There is one step of the textbook's proof that I wish could be clarified.
Pages 277-278 of PDE Evans, 2nd edition, says:
Integrate this inequality with respect to $x_1$: \begin{align} \int_{-\infty}^{\infty} |u|^{\frac{n}{n-1}} \, dx_1 &\le \int_{-\infty}^{\infty} \prod_{i=1}^n \left( \int_{-\infty}^{\infty} |Du| \, dy_i \right)^{\frac 1{n-1}} \, dx_1 \\ &= \left( \int_{-\infty}^{\infty} |Du| \, dy_i \right)^{\frac 1{n-1}} \int_{-\infty}^{\infty} \, \prod_{i=2}^n \left( \int_{-\infty}^{\infty} |Du| \, dy_i \right)^{\frac 1{n-1}} \, dx_1 \tag{12} \\ &\le \left( \int_{-\infty}^{\infty} |Du| \, dy_i \right)^{\frac 1{n-1}} \prod_{i=2}^n \left(\int_{-\infty}^{\infty} \int_{-\infty}^{\infty} |Du| \, dx_1dy_i \right)^{\frac 1{n-1}} \end{align} $\quad$Now integrate $\text{(12)}$ with respect to $x_2$: $$\int_{-\infty}^{\infty} \int_{-\infty}^{\infty} |u|^{\frac n{n-1}} \, dx_1 dx_2 \le \left(\int_{-\infty}^{\infty} \int_{-\infty}^{\infty} |Du| \, dx_1 dy_2 \right)^{\frac 1{n-1}} \int_{-\infty}^{\infty} \prod_{i=1 \atop i \not= 2}^n I_i^{\frac 1{n-1}} \, dx_2, $$ for $$I_1 := \int_{-\infty}^{\infty} |Du| \, dy_1, \quad I_i := \int_{-\infty}^{\infty} \int_{-\infty}^{\infty} |Du| \, dx_1 dy_i \quad (i=3,\ldots,n)$$
What steps are employed to derive that last expression (the one that results from integrating $\text{(12)}$ with respect to $x_2$)?

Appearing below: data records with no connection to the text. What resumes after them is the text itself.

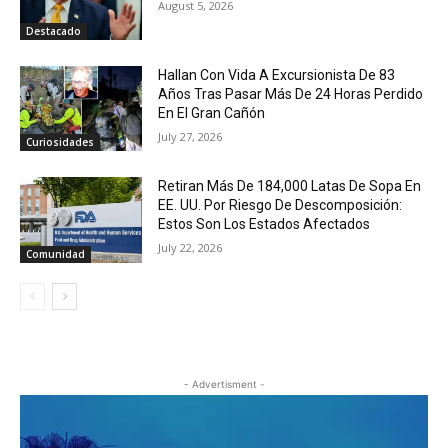
August 5, 2026
Destacado
Hallan Con Vida A Excursionista De 83
Años Tras Pasar Más De 24 Horas Perdido
En El Gran Cañón
July 27, 2026
Curiosidades
Retiran Más De 184,000 Latas De Sopa En
EE. UU. Por Riesgo De Descomposición:
Estos Son Los Estados Afectados
July 22, 2026
Comunidad
- Advertisment -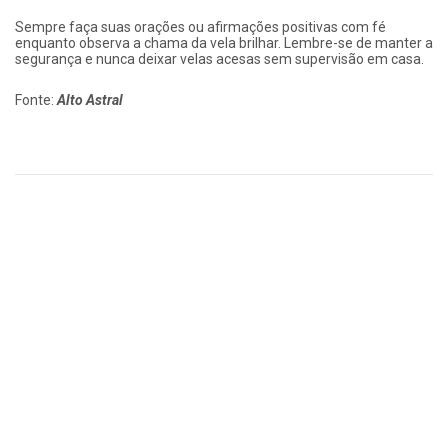
Sempre faça suas orações ou afirmações positivas com fé
enquanto observa a chama da vela brilhar. Lembre-se de manter a
segurança e nunca deixar velas acesas sem supervisão em casa.
Fonte:
Alto Astral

I suspect that the general Hölder inequality was used. The proof continues in the book explicitly saying this, and those derivations--for integrating with respect to $x_3$, $x_4$, ... all the way up to $x_n$--are similar to the one I'm posting here.